ACTIVITY: Each line of the data below either holds "feTurbulence" or does not. Report how many do, and only that.

Collected data entries
□ □ □

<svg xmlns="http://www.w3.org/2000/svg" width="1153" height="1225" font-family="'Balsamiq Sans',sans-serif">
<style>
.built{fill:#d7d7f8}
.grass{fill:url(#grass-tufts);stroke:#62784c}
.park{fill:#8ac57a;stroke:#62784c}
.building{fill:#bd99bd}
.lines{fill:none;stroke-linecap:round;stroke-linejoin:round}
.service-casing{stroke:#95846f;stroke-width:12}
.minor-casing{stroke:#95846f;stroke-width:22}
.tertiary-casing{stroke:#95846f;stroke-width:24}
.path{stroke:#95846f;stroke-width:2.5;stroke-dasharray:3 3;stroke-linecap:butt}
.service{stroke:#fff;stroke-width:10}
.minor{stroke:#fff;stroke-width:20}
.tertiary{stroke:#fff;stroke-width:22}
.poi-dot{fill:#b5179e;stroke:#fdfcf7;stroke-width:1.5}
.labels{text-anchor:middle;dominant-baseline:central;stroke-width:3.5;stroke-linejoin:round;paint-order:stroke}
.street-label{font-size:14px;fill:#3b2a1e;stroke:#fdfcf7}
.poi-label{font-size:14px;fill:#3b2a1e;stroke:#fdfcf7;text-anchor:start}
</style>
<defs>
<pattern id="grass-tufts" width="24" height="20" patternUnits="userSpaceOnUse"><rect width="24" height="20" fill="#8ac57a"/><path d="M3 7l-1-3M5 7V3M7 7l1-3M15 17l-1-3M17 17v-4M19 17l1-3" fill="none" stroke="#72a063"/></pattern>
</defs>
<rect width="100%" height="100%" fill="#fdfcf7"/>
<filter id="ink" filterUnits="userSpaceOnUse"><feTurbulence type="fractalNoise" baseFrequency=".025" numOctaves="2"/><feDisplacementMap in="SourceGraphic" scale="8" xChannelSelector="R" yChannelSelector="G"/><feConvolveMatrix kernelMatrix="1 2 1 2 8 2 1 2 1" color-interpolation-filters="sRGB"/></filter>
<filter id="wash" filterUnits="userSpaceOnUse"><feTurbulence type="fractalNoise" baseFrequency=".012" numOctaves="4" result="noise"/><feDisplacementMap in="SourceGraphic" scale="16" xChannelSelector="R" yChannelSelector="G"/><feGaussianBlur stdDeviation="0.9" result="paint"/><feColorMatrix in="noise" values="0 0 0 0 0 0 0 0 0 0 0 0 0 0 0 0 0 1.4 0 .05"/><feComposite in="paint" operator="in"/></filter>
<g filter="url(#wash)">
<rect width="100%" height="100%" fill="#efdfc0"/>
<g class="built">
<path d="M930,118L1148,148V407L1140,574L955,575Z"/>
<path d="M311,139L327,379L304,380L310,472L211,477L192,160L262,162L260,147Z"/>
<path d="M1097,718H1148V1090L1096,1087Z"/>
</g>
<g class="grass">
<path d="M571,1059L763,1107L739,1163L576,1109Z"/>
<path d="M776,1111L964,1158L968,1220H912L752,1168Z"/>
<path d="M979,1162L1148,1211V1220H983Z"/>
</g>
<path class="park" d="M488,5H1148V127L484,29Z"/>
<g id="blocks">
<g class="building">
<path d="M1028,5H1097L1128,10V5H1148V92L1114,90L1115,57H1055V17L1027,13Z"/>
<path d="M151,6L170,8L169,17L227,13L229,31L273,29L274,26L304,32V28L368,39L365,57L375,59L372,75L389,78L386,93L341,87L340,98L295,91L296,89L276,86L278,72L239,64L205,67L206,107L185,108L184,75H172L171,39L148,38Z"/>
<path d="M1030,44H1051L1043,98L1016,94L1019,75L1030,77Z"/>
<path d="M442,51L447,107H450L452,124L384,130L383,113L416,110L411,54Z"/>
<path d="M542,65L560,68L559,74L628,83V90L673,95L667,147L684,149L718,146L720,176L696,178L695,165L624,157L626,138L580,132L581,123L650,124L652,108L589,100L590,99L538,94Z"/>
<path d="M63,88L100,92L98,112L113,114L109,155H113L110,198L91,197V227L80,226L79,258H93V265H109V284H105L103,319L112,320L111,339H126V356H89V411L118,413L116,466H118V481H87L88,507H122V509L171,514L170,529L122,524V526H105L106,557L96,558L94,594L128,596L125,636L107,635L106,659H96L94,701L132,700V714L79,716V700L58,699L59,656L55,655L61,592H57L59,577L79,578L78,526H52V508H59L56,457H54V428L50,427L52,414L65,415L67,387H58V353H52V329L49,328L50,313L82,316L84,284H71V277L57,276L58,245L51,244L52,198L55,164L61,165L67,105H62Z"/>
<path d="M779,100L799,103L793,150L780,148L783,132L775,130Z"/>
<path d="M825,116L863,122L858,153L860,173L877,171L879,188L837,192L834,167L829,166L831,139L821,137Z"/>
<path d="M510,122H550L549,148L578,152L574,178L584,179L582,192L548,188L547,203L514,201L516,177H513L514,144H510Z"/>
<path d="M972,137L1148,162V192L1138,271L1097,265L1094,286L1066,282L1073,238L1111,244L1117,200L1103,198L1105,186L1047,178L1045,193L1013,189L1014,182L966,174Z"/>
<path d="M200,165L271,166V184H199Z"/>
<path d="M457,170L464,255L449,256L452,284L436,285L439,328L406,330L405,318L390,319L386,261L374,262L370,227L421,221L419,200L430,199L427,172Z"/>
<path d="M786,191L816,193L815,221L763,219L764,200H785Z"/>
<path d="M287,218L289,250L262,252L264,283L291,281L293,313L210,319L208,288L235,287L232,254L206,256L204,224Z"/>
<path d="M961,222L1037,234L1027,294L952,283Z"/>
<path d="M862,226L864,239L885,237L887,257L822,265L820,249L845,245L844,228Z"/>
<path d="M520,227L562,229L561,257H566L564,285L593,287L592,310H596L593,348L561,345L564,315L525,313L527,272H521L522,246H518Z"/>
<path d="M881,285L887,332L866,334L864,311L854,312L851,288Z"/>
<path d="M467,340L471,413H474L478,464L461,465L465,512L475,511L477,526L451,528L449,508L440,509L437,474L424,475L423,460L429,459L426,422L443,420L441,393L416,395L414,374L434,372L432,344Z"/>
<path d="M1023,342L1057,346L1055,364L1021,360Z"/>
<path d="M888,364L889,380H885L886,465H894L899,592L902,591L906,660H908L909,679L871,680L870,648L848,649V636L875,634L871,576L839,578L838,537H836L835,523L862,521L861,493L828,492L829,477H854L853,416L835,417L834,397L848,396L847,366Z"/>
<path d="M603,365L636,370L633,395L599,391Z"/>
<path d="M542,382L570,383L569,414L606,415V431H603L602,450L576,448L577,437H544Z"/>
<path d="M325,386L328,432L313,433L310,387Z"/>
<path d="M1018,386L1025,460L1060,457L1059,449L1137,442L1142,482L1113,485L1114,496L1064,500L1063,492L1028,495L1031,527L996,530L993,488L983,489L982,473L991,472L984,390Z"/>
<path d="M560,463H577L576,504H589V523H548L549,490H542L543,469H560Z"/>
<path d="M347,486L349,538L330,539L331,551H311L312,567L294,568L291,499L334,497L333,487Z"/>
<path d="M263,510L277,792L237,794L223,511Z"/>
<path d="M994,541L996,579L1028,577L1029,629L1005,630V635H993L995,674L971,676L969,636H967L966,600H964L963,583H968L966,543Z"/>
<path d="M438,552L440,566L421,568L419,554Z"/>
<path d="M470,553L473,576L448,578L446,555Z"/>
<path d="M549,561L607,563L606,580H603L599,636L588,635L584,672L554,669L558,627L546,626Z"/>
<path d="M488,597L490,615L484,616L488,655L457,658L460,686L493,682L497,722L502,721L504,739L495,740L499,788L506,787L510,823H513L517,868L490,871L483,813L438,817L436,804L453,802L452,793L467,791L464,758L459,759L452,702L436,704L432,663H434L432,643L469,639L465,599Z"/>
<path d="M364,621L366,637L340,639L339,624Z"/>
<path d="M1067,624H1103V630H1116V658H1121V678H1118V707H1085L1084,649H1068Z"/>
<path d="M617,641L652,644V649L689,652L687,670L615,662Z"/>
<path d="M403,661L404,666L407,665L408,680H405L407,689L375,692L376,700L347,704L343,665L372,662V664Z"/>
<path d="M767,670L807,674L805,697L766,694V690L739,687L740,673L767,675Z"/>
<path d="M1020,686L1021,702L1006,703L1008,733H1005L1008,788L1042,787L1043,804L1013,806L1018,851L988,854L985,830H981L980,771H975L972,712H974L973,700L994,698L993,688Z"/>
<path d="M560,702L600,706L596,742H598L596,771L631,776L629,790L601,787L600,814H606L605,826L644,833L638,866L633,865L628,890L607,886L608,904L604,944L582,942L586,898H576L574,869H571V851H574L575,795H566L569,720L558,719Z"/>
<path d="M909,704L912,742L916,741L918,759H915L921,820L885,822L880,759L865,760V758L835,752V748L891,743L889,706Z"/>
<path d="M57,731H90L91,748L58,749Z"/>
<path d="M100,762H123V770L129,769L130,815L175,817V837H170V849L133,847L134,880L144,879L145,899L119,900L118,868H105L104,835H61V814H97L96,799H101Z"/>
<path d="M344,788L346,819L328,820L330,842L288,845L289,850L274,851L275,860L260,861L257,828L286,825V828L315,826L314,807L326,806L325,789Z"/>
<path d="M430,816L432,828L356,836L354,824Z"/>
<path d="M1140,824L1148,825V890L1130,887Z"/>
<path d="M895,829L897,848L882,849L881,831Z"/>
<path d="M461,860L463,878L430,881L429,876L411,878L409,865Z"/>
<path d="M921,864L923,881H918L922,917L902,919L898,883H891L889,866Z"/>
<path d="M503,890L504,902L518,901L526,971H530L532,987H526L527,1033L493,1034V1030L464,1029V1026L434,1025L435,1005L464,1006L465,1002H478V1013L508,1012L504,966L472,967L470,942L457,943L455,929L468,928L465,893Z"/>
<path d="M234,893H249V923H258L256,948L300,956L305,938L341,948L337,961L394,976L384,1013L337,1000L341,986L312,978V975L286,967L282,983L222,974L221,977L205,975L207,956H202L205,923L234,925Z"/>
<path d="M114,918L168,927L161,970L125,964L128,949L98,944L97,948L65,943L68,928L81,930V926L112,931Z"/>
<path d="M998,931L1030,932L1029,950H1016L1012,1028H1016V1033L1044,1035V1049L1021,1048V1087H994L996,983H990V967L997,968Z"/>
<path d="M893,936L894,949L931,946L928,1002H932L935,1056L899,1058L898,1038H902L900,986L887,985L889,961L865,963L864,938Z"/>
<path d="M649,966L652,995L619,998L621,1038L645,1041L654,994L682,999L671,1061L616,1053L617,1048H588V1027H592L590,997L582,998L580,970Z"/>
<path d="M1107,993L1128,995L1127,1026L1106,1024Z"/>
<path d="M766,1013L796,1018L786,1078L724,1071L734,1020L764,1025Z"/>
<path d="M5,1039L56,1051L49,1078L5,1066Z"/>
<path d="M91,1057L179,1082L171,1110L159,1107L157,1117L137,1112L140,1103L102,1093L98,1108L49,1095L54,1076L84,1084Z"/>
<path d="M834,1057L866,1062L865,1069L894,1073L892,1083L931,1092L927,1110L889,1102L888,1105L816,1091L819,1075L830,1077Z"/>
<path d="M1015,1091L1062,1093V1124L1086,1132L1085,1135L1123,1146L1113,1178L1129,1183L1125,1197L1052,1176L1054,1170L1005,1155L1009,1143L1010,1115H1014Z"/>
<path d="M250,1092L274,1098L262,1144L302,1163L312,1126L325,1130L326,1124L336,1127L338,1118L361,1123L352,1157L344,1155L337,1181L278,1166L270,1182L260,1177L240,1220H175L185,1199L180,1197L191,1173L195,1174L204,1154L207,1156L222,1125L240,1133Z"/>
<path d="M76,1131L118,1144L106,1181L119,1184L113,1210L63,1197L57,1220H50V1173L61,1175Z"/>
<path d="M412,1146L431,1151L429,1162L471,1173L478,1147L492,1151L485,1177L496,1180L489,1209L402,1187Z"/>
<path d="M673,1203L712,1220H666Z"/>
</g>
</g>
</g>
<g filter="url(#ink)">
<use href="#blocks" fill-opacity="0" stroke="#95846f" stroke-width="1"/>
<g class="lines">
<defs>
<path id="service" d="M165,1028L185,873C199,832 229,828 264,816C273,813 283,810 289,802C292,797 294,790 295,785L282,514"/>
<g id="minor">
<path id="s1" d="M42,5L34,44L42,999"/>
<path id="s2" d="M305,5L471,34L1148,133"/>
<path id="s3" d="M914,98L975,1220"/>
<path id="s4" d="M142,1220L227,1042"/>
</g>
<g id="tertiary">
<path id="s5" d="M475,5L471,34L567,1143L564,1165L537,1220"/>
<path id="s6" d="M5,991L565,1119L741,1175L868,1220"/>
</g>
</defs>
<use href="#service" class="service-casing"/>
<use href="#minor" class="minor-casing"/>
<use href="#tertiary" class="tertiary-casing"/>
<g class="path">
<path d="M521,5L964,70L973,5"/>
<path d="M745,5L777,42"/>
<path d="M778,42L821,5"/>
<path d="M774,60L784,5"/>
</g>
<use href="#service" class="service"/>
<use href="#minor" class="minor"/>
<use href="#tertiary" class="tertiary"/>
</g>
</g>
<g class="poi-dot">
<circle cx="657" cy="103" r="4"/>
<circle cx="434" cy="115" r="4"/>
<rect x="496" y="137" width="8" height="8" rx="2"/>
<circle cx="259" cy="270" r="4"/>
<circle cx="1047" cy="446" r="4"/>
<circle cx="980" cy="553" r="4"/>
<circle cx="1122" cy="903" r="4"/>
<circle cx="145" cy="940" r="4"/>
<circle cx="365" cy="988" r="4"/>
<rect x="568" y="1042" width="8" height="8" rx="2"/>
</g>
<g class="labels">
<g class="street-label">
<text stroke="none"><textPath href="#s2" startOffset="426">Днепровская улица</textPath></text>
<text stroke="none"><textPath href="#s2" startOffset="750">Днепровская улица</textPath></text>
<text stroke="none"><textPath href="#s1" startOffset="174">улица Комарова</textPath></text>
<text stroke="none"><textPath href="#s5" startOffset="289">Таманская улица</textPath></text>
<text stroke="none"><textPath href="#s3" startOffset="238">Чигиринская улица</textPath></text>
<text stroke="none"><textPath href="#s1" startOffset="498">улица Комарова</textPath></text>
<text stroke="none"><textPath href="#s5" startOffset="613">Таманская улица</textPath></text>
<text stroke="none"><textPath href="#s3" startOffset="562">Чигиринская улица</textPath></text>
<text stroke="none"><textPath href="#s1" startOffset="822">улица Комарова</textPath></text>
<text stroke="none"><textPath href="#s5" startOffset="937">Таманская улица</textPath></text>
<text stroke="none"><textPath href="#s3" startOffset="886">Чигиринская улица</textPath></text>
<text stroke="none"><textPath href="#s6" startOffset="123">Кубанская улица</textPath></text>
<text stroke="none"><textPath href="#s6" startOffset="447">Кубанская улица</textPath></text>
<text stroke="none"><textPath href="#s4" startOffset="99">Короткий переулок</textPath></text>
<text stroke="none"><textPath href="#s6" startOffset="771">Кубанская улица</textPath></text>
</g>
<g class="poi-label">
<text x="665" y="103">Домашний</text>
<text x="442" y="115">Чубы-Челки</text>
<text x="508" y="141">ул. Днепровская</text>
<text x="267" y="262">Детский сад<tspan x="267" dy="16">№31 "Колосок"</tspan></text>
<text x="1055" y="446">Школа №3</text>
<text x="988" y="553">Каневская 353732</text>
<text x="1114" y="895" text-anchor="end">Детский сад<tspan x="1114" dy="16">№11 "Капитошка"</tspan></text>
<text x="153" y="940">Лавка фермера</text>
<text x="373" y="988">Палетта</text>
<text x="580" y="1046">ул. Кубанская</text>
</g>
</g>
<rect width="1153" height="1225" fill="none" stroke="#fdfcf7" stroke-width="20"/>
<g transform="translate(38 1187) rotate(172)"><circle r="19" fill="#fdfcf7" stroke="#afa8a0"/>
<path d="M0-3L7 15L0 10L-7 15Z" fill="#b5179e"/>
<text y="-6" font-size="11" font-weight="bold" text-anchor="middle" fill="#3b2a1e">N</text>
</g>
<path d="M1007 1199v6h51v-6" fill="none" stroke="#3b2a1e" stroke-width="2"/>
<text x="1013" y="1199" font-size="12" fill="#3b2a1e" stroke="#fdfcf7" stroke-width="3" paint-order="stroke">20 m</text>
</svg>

□ □ □

WRITTEN RESPONSE: 2